==== TEXT SEGMENT ====
- A measure of net optimism was negative for the first time since the survey began in 2010.
- CFOs are becoming wary of taking on increased risk going forward, but still consider their businesses as offensive rather than defensive, the study found.
- Read more on Markets Insider .
A measure of CFO optimism just turned negative for the first time on record as trade and recession fears linger
A new study from Deloitte shows that sentiment amongst chief financial officers in North America has dropped to multiyear lows.
Chief financial officers are growing increasingly worried about trade and the global economy. And it's starting to weigh on their growth expectations for the companies they manage, according to a new survey from Deloitte.
When asked how they felt about their companies' financial prospects compared to three months ago, 31% of CFOs expressed declining optimism, while 26% expressed rising optimism. That put the net optimism index at -5, its first-ever negative reading.
The researchers behind the report note that CFO concerns and uncertainty intensified over the past three months.
"People were really negative this quarter," Sandy Cockrell, the leader of the global CFO program at Deloitte, told Markets Insider in an interview. "You're sitting there trying to prepare your 2020 budget and it's almost impossible because you really don't quite know what to be putting in in terms of input prices."
What surprised Cockrell was that 68% of CFOs said that the North American economy is currently good a new survey low. To paint an even grimmer picture, only 15% said they expect the economy to be better a year from now. Those numbers are "eye poppers," he said.
==== SUPPLIED ENTRIES ====
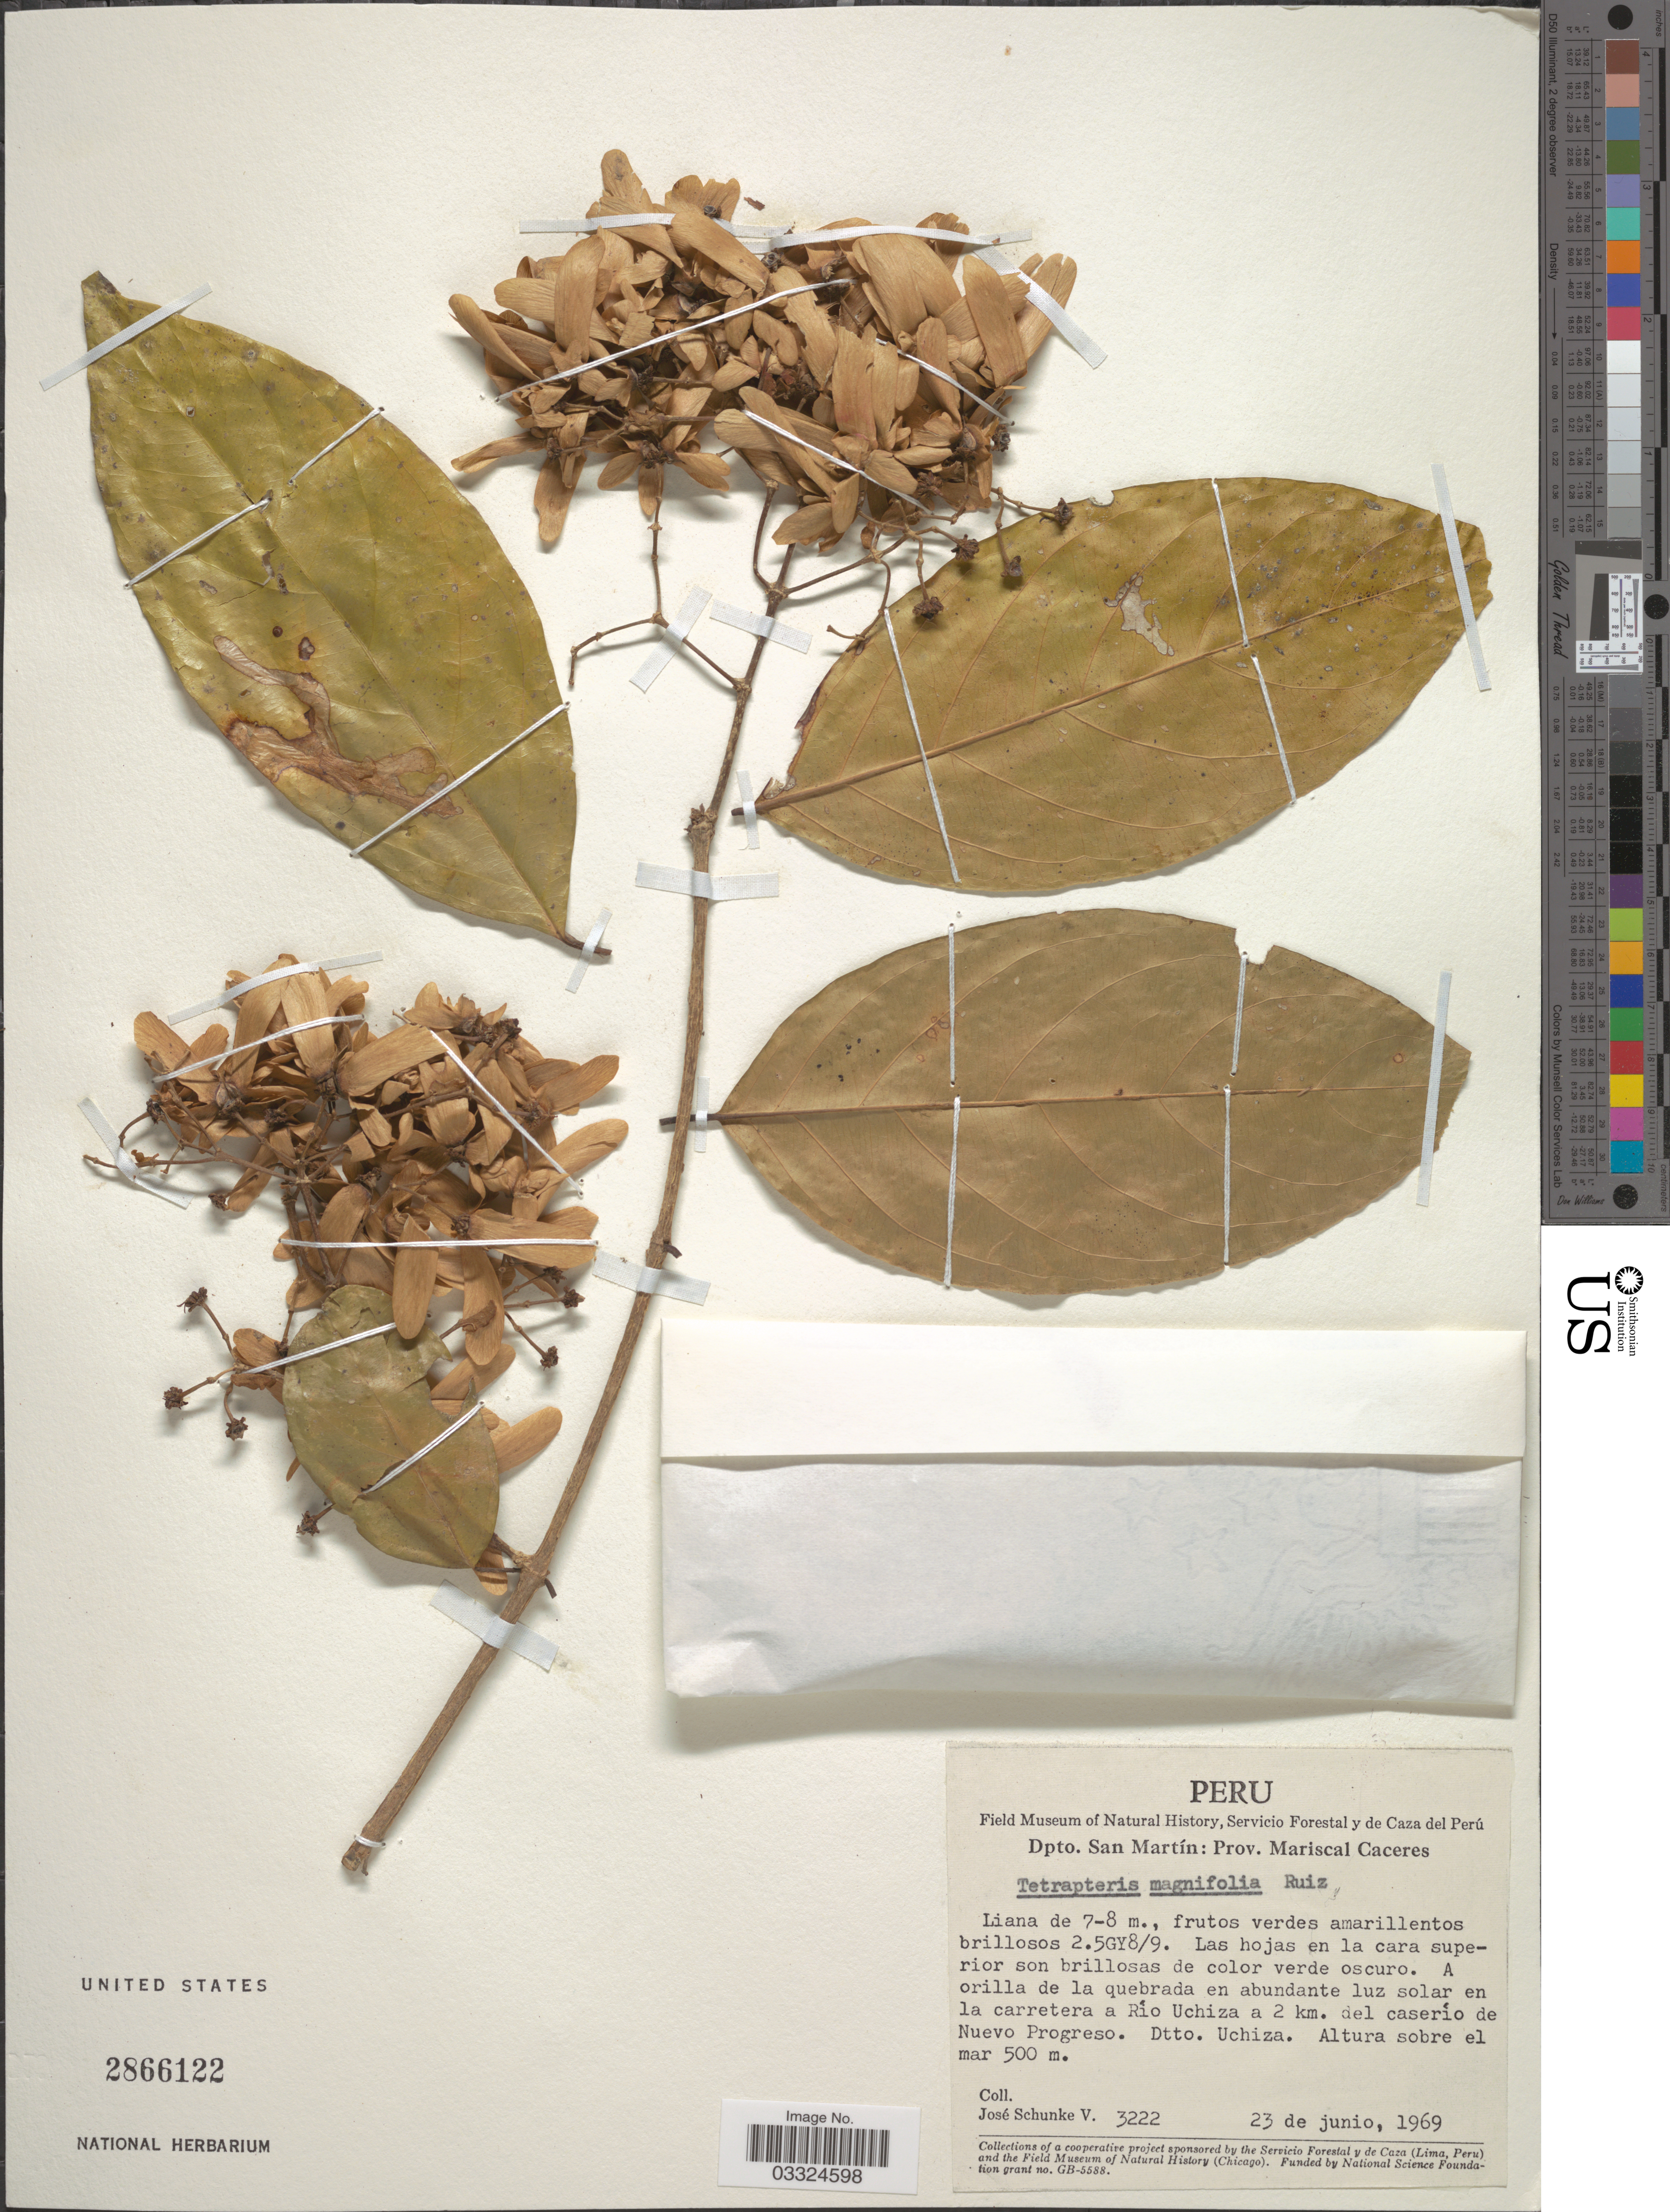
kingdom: Plantae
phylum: Tracheophyta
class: Magnoliopsida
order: Malpighiales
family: Malpighiaceae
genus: Tetrapterys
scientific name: Tetrapterys magnifolia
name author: Ruiz ex Griseb.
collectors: J. Schunke Vigo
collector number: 3222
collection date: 1969-06-23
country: Peru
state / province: San Martín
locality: Dpto. San Martín: Prov. Mariscal Caceres. A orilla de la quebrada en abundante luz solar en la carretera a Rio Uchiza a 2 km. del caserio de Nuevo Progreso. Dtto. Uchiza.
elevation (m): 500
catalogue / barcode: US 2866122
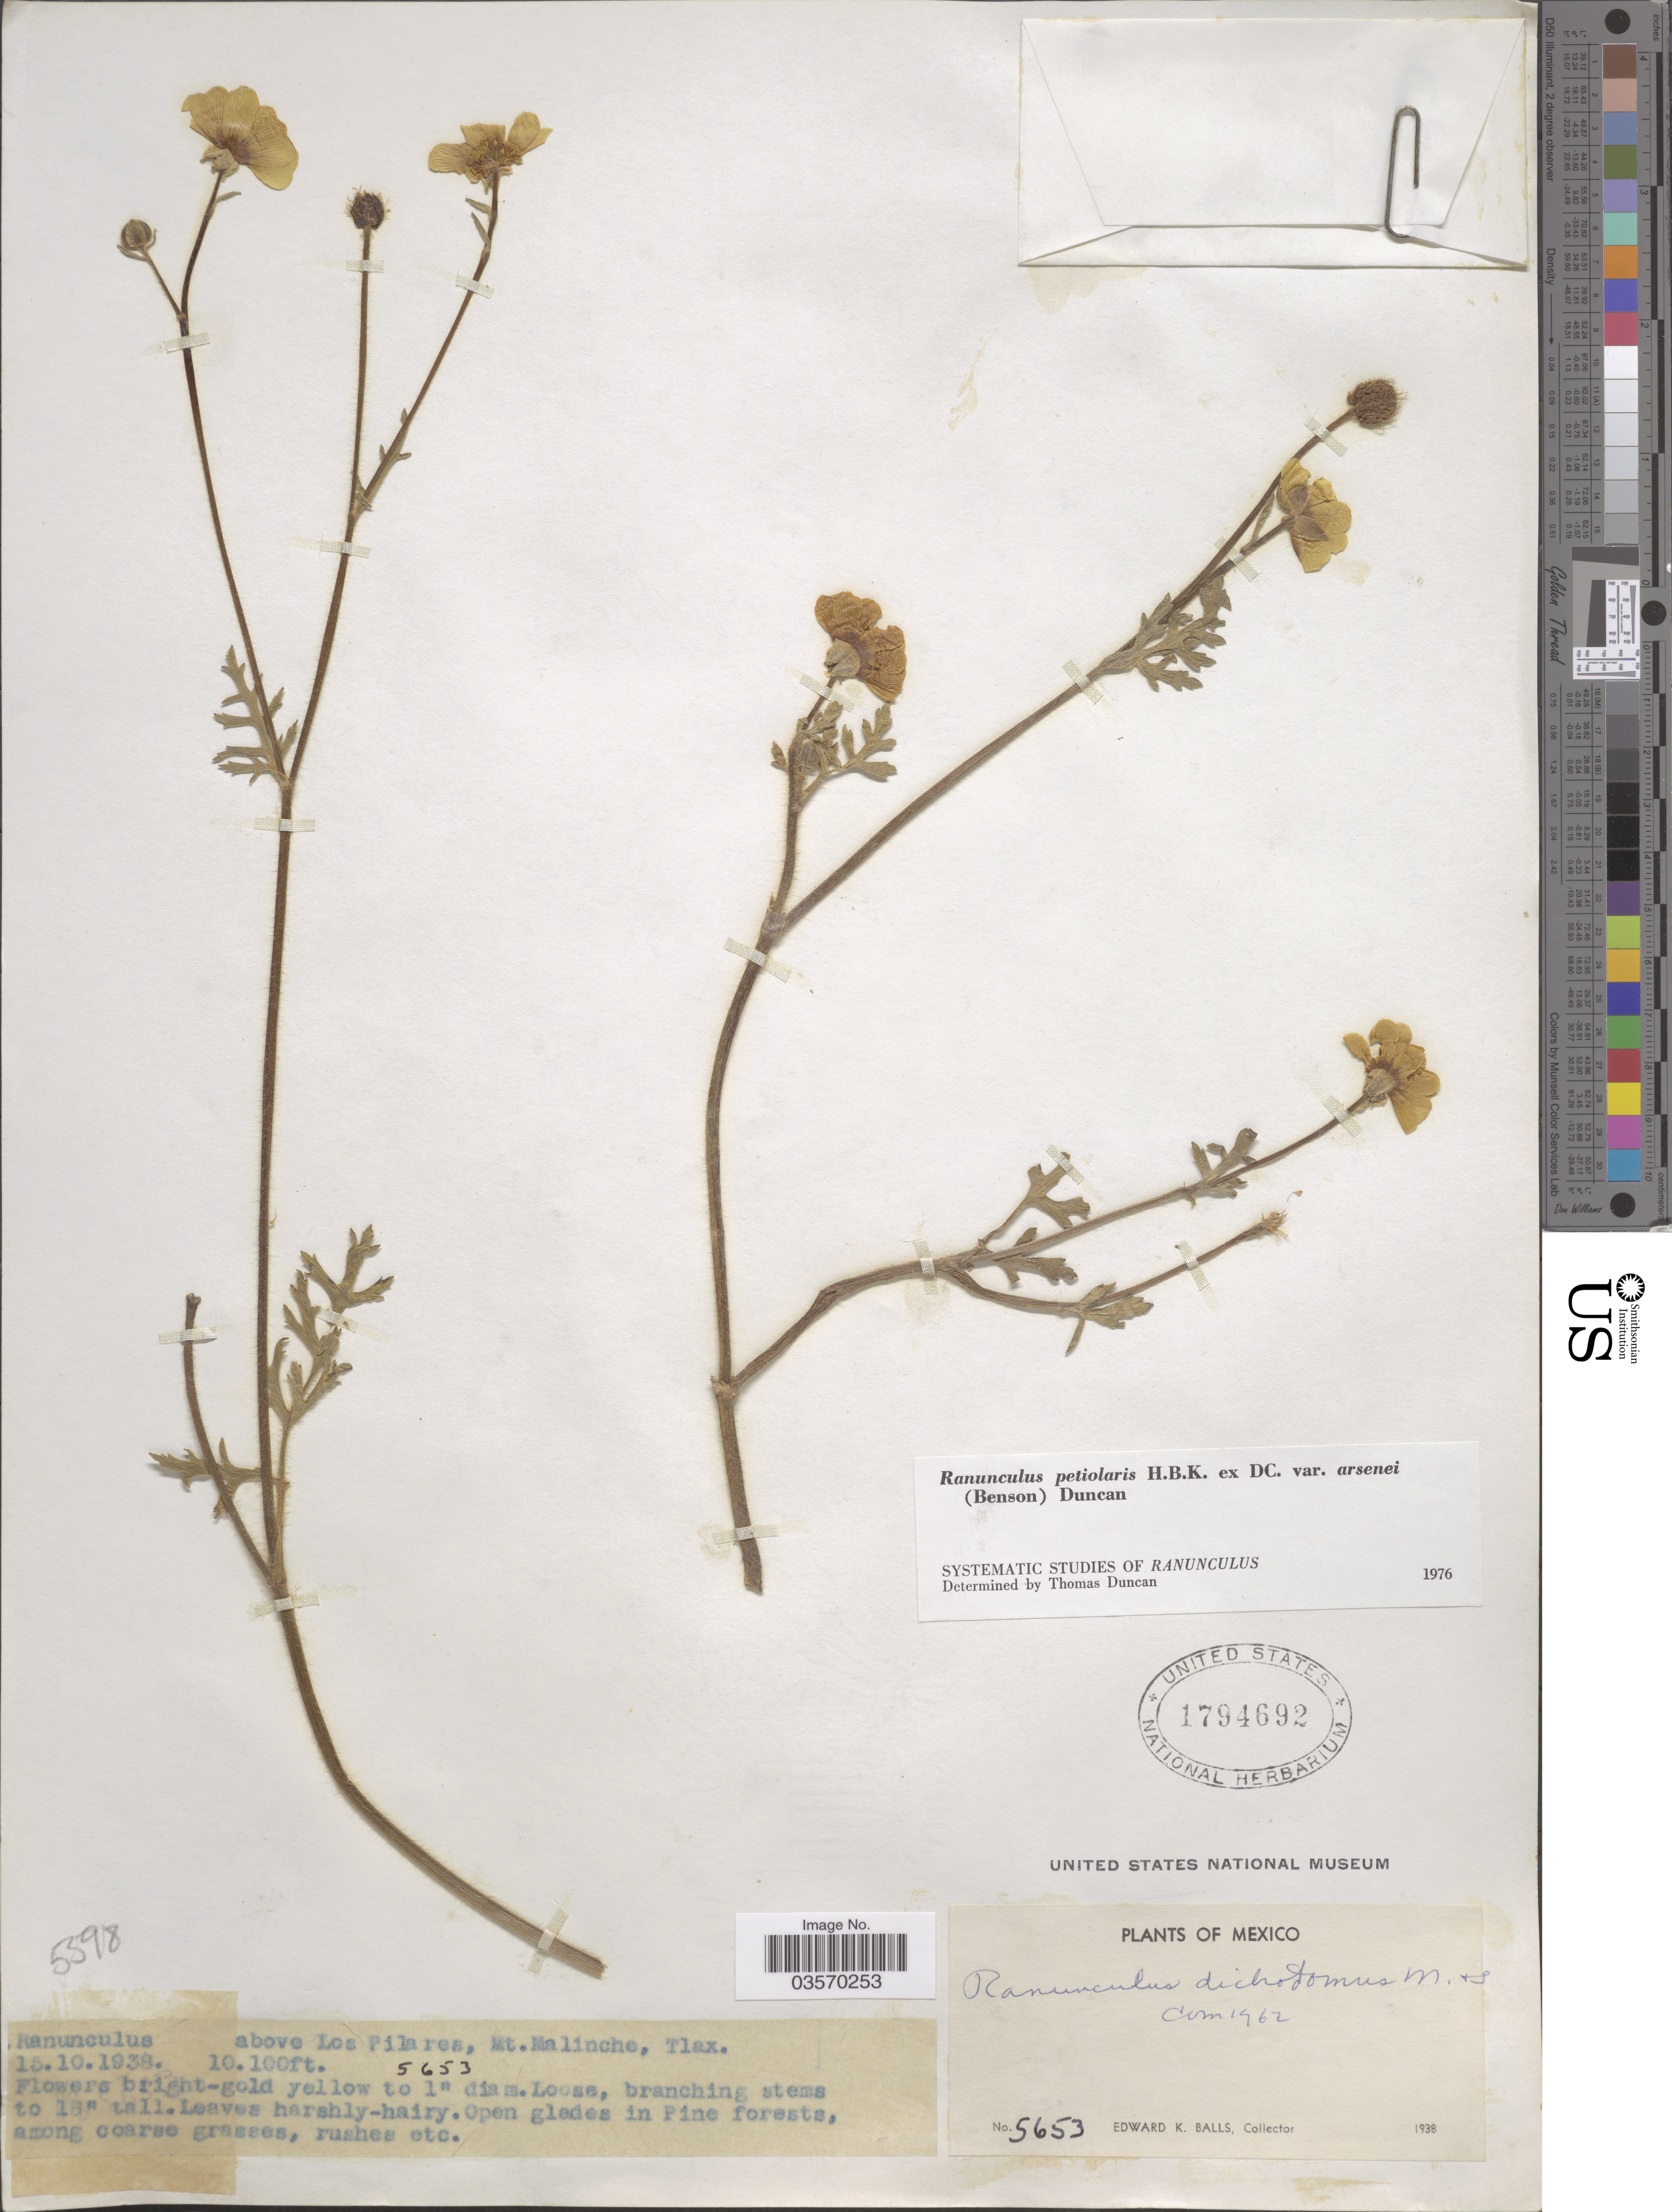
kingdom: Plantae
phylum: Tracheophyta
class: Magnoliopsida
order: Ranunculales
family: Ranunculaceae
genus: Ranunculus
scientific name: Ranunculus petiolaris var. arsenei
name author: (L.D. Benson) Duncan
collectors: E. K. Balls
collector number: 5653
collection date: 1938-10-15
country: Mexico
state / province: Tlaxcala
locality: Above Los Pilares, Mt. Malinche.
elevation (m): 3078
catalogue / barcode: US 1794692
====
• **WHAT THE TASK REQUIRES**
In the article on CFO optimism, what percentage of CFOs expect the economy to be better a year from now?

• **FINISHED ANSWER**
15%